*Items from an annotation dataset:*

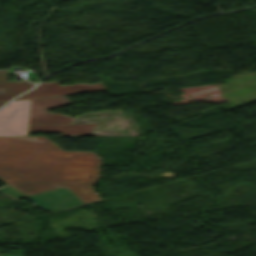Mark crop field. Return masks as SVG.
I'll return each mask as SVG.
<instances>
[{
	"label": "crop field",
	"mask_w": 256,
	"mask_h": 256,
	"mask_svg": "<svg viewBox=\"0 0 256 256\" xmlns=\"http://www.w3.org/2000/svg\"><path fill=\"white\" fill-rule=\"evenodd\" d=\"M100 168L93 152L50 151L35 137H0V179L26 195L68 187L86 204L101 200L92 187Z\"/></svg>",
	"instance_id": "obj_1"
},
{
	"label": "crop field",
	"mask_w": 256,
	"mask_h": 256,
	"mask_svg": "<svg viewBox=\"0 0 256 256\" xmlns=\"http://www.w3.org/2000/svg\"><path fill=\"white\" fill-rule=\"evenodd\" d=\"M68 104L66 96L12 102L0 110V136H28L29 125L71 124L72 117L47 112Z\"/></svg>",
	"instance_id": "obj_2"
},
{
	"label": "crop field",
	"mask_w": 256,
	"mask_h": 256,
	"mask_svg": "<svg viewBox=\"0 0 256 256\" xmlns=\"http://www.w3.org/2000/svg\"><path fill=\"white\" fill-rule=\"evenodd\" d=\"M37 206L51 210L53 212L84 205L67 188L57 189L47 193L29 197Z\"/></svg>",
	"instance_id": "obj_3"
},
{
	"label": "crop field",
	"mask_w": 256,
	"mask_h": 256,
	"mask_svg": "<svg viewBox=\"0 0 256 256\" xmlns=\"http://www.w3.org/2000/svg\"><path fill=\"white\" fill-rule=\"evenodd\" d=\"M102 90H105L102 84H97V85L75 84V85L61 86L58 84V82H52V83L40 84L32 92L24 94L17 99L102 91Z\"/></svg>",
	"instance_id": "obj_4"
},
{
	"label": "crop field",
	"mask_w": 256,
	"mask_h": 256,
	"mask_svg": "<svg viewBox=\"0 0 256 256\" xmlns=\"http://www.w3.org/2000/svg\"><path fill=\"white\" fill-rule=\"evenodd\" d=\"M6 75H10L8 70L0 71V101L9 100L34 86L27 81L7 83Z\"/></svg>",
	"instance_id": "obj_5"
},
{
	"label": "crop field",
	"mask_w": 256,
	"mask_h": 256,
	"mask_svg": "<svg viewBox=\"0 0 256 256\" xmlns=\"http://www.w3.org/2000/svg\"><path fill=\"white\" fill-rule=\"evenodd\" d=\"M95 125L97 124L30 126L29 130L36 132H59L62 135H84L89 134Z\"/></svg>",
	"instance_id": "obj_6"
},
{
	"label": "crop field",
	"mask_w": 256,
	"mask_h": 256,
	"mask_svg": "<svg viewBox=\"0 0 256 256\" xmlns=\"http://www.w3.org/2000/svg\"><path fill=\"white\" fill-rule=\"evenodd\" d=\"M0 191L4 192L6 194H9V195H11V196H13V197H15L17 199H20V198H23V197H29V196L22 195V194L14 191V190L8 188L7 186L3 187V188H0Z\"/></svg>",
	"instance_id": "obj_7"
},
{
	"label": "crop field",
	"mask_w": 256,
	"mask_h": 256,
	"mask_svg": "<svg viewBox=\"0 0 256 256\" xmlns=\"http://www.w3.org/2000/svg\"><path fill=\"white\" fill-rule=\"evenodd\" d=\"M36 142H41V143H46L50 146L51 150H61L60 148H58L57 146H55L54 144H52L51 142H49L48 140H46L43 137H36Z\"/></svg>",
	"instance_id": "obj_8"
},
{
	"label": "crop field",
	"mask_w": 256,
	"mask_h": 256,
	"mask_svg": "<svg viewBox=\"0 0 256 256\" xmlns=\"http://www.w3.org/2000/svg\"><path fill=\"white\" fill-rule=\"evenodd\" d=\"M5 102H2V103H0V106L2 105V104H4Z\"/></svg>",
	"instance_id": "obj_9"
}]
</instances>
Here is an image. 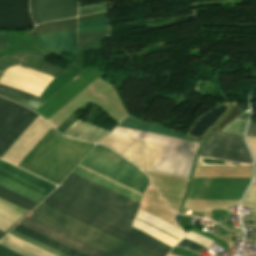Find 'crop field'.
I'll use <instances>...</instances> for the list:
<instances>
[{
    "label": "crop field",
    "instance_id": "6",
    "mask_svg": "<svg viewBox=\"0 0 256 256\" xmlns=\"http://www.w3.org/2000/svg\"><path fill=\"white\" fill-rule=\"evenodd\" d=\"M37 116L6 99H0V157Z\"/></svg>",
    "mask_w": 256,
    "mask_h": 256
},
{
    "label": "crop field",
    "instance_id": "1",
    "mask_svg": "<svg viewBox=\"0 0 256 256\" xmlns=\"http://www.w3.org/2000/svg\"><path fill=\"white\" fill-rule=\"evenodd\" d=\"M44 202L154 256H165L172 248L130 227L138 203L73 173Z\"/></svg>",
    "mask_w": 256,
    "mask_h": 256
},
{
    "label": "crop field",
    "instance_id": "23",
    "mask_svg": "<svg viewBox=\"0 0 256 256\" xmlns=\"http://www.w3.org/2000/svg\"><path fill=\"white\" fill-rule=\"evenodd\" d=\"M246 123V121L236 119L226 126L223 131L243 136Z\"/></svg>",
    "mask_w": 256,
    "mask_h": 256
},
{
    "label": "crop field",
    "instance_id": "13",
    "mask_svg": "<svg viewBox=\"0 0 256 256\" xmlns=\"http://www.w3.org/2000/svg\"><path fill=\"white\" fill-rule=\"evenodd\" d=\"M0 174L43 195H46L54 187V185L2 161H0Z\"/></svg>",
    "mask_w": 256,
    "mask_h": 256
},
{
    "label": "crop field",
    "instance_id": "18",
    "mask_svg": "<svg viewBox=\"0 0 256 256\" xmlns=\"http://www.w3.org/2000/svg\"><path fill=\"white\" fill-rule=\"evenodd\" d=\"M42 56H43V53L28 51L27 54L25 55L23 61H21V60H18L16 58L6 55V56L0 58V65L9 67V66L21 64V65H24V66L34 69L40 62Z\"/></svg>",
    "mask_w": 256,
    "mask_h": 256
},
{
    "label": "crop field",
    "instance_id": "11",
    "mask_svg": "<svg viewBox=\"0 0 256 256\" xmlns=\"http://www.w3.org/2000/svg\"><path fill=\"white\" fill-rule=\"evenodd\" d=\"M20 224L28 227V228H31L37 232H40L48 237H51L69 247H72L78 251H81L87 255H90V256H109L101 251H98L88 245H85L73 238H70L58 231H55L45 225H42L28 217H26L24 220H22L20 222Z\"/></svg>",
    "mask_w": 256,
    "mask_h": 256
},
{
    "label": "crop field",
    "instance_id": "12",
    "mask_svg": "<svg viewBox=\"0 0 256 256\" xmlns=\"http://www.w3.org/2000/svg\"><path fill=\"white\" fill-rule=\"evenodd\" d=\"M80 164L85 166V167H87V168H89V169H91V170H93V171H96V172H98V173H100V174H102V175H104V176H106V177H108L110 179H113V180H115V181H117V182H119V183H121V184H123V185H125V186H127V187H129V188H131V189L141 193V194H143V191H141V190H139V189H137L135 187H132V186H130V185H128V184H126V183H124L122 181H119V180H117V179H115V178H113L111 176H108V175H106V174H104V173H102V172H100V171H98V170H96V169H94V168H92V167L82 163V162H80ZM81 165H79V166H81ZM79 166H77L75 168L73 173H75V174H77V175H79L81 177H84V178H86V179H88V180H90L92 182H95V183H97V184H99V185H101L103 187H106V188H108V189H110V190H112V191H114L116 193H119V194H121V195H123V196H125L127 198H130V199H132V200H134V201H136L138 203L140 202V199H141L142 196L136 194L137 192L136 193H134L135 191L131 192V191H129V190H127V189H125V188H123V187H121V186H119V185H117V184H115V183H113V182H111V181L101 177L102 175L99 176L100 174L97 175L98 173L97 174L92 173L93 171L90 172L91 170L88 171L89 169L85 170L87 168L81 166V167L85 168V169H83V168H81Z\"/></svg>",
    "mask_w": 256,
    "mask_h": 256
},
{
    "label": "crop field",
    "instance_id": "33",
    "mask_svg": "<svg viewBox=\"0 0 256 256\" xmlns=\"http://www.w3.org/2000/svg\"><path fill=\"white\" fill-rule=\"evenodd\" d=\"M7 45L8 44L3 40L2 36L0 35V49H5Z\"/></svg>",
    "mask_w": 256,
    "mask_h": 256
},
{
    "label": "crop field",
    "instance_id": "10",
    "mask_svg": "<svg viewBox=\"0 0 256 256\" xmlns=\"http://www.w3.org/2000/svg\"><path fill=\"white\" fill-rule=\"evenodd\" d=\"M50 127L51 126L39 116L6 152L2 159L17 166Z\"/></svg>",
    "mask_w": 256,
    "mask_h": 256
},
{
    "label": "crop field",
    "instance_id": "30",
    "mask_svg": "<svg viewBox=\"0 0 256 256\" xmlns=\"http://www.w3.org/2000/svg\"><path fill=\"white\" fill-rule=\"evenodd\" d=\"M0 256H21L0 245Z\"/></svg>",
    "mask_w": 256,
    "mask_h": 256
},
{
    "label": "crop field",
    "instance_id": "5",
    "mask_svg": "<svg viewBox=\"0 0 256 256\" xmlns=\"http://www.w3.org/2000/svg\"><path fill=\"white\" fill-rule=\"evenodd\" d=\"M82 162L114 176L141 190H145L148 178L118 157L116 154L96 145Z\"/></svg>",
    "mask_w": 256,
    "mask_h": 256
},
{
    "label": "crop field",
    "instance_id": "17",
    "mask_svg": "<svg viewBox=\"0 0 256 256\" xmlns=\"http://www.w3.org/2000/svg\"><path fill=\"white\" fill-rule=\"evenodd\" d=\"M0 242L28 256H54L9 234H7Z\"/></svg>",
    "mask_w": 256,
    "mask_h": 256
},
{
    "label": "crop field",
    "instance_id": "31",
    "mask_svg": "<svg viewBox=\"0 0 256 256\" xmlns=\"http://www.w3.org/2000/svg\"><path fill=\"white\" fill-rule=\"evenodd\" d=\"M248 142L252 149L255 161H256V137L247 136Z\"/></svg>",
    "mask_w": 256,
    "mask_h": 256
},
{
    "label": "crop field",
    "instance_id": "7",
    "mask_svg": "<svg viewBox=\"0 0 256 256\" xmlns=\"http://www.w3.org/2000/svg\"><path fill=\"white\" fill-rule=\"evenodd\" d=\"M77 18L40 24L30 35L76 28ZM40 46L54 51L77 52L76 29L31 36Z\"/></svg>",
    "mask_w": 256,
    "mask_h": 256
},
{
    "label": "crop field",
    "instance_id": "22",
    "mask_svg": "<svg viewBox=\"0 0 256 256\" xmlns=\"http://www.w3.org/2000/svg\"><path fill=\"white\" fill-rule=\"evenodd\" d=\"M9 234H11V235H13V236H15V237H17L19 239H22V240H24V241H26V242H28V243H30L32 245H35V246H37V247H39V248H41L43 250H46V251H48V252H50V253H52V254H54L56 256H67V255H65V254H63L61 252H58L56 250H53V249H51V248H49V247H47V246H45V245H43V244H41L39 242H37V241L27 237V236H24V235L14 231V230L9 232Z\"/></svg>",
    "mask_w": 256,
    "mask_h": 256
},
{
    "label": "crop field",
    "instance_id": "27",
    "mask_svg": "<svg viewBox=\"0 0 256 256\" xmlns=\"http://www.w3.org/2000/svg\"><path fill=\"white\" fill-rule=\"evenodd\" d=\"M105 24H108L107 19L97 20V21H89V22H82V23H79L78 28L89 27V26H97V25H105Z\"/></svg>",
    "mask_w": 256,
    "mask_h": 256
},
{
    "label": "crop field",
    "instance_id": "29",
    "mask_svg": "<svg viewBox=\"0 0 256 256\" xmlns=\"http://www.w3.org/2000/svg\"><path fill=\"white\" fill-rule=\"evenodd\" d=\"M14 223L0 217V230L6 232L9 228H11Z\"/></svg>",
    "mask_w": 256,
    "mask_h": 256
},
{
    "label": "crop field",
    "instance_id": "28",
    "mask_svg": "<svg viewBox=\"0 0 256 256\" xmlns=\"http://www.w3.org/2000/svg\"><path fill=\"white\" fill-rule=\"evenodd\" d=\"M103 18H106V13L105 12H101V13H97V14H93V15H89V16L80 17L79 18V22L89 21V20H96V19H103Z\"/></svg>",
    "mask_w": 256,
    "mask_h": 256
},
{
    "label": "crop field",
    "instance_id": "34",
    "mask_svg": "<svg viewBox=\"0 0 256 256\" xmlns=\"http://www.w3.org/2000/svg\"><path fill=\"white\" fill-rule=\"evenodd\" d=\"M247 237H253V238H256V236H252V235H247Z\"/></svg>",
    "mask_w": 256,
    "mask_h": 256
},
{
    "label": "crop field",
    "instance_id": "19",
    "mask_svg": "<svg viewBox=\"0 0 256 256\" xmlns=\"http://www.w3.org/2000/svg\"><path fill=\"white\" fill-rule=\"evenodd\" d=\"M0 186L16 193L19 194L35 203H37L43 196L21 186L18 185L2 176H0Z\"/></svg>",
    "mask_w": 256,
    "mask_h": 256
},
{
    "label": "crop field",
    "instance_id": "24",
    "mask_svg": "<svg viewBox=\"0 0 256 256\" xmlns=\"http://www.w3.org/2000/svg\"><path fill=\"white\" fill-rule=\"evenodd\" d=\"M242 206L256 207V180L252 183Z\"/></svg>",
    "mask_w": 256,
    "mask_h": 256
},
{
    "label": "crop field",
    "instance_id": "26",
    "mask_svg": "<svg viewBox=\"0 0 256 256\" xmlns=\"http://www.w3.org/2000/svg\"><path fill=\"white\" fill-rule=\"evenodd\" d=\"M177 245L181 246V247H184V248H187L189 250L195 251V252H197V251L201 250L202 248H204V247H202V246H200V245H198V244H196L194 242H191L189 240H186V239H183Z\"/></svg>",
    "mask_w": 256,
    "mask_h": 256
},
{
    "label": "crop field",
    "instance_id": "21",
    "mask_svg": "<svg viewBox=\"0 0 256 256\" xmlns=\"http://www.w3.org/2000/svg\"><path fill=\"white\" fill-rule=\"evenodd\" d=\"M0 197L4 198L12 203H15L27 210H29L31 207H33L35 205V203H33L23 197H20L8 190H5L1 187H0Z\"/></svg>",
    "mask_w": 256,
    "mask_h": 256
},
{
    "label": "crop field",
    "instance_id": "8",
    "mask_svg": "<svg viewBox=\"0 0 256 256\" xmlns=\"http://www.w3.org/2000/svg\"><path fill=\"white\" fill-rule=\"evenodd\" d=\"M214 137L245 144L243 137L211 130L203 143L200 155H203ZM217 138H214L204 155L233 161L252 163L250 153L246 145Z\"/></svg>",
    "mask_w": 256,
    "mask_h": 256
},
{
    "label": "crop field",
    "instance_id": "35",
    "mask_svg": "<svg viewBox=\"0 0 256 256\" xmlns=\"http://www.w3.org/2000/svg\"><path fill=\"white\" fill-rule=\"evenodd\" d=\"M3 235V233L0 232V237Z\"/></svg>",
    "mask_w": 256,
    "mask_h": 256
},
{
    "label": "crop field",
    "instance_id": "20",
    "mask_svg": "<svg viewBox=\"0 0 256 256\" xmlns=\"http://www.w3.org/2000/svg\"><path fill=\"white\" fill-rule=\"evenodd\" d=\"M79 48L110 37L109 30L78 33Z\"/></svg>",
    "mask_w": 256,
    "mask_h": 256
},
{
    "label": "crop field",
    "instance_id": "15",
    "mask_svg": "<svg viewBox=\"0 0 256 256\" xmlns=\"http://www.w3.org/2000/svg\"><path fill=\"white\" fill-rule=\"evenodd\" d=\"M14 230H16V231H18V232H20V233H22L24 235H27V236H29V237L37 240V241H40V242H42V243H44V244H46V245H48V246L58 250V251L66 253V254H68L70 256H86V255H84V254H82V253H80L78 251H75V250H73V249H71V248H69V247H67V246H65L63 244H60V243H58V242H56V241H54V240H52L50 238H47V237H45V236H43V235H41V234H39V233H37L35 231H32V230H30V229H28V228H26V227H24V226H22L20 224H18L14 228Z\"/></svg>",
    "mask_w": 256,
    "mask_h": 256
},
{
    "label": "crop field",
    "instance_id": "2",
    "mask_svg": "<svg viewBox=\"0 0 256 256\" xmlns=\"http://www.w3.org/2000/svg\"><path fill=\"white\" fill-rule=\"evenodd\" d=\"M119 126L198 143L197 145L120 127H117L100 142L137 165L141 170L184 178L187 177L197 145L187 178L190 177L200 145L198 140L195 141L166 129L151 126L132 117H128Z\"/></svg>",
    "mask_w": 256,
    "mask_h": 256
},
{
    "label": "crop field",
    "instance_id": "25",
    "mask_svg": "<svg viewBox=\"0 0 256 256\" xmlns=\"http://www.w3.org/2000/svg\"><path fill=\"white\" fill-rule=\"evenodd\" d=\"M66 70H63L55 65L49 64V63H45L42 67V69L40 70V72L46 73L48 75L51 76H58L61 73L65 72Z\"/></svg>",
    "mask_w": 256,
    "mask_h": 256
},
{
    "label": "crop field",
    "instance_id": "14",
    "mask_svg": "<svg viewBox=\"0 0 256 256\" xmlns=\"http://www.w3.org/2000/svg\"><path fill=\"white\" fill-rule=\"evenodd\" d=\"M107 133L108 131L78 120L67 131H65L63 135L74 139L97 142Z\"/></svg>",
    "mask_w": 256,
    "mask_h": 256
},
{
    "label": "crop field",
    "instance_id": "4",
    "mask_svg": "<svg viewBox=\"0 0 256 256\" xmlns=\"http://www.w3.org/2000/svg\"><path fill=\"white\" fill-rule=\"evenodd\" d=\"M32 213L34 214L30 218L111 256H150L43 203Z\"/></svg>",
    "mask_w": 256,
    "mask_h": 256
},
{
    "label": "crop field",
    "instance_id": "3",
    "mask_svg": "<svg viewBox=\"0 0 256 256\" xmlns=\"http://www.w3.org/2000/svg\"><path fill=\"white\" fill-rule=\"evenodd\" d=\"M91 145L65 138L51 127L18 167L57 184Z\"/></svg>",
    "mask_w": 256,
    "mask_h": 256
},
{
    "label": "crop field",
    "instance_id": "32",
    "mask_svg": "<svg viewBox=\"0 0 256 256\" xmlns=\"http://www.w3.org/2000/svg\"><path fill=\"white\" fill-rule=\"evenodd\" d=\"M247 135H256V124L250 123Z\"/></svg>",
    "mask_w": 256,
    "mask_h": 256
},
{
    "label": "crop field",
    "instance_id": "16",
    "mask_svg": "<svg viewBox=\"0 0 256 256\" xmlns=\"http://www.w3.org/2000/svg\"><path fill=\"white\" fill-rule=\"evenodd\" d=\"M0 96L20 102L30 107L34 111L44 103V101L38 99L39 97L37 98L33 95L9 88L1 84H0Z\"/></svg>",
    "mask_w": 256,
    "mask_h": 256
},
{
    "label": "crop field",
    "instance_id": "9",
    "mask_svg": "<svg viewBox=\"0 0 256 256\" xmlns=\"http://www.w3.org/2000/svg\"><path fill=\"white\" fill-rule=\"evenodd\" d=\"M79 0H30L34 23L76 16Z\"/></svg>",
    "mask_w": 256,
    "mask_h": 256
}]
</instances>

--

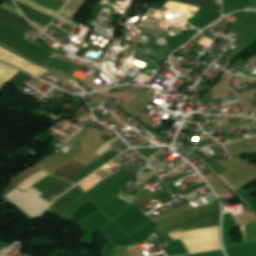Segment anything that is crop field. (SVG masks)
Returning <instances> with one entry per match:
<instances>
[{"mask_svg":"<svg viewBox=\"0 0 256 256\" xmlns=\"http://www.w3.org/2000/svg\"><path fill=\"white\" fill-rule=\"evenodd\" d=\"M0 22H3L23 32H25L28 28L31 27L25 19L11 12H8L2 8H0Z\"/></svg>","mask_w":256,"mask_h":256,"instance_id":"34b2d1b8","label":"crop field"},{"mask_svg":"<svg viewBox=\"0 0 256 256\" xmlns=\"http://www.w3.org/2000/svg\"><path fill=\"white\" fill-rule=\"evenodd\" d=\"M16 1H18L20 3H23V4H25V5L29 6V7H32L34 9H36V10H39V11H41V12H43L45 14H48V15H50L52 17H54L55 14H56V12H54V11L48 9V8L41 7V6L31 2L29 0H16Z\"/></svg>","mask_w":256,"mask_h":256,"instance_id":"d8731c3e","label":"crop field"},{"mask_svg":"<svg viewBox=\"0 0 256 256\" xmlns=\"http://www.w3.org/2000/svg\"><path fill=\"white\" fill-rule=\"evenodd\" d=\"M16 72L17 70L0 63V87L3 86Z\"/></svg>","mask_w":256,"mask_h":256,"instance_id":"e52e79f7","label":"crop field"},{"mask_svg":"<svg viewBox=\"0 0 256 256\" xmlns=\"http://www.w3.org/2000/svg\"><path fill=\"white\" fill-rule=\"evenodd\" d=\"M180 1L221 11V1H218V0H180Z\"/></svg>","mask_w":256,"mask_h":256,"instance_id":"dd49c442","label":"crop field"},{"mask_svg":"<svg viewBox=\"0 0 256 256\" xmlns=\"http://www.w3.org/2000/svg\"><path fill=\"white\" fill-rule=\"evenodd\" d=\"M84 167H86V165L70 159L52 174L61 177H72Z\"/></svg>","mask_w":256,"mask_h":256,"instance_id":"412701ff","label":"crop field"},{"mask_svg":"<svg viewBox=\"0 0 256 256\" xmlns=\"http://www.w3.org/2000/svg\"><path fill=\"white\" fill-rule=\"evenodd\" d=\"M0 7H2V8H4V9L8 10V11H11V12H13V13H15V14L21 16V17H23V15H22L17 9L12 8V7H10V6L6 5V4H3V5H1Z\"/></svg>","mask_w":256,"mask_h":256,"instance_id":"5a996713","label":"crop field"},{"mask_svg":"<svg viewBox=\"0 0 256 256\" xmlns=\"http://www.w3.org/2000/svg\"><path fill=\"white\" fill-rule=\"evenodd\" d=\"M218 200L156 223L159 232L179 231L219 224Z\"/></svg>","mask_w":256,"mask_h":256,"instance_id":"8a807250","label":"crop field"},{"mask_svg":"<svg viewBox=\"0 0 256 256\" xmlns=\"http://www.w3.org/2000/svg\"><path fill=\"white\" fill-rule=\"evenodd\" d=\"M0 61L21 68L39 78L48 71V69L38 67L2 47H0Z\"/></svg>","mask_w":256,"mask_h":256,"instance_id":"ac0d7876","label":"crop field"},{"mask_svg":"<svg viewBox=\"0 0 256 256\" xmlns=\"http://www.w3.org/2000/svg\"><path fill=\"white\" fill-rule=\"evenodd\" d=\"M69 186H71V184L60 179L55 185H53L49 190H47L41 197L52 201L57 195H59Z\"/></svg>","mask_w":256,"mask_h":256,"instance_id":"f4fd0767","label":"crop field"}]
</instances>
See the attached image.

* * *

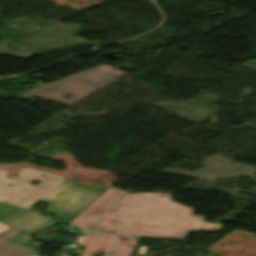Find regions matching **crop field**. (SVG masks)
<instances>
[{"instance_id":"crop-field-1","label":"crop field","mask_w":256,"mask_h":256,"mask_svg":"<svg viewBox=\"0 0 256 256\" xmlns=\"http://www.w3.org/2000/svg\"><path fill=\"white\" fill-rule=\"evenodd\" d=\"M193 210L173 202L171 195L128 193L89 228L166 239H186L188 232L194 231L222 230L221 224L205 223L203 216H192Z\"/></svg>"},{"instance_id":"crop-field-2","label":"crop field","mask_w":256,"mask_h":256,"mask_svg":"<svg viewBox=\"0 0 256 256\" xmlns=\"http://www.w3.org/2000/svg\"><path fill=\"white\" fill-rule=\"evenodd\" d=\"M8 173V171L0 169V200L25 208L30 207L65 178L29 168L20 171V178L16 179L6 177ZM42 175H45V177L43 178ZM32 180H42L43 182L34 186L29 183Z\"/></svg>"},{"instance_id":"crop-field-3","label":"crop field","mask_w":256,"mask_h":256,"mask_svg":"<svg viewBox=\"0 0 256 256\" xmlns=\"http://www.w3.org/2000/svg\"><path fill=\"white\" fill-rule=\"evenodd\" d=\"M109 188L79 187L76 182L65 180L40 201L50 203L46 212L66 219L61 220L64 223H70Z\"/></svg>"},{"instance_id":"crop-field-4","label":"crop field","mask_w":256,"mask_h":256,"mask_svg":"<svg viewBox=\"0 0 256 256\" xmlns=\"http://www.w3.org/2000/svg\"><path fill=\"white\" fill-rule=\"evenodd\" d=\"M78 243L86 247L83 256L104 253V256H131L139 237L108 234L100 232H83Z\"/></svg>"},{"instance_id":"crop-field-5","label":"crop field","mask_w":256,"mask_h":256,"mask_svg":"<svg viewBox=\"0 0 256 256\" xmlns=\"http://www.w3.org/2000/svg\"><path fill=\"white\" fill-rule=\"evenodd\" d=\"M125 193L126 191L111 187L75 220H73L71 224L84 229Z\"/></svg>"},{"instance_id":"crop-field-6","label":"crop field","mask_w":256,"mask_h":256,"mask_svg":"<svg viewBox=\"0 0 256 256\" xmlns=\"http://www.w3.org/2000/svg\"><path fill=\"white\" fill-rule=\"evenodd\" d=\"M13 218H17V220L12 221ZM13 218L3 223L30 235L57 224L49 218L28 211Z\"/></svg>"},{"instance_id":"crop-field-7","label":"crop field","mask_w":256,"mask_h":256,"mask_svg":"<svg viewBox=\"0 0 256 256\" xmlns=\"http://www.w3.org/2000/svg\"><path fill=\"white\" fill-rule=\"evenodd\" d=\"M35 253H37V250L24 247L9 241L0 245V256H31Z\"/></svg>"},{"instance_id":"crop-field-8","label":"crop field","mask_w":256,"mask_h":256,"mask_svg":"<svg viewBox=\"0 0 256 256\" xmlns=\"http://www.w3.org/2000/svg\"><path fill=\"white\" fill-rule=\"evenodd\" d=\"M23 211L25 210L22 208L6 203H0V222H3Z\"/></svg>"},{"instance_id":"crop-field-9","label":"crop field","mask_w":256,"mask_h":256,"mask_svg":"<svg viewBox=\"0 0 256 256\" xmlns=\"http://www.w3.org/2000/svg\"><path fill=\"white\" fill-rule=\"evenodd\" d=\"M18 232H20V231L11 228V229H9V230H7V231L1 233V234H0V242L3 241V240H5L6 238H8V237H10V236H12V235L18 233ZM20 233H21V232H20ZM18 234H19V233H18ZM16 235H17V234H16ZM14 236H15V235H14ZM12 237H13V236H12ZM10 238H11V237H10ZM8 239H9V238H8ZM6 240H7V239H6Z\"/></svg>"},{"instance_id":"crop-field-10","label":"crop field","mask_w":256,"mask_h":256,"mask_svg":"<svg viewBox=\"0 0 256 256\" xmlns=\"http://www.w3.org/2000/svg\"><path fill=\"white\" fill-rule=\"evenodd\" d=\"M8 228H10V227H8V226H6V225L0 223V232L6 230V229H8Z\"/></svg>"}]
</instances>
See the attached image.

*What is required:* Copy the items verbatim, from the line containing "Mark crop field. Return masks as SVG." up to and including the line containing "104L66 96L12 102L0". Omit the pictures from your answer.

*Solution:*
Mark crop field. Return masks as SVG.
I'll return each mask as SVG.
<instances>
[{
	"label": "crop field",
	"mask_w": 256,
	"mask_h": 256,
	"mask_svg": "<svg viewBox=\"0 0 256 256\" xmlns=\"http://www.w3.org/2000/svg\"><path fill=\"white\" fill-rule=\"evenodd\" d=\"M100 168L93 152L50 151L35 137H0V179L26 195L68 187L86 204L101 200L92 187Z\"/></svg>",
	"instance_id": "obj_1"
},
{
	"label": "crop field",
	"mask_w": 256,
	"mask_h": 256,
	"mask_svg": "<svg viewBox=\"0 0 256 256\" xmlns=\"http://www.w3.org/2000/svg\"><path fill=\"white\" fill-rule=\"evenodd\" d=\"M68 104L66 96L12 102L0 110V136H28L29 125L71 124L72 117L47 112Z\"/></svg>",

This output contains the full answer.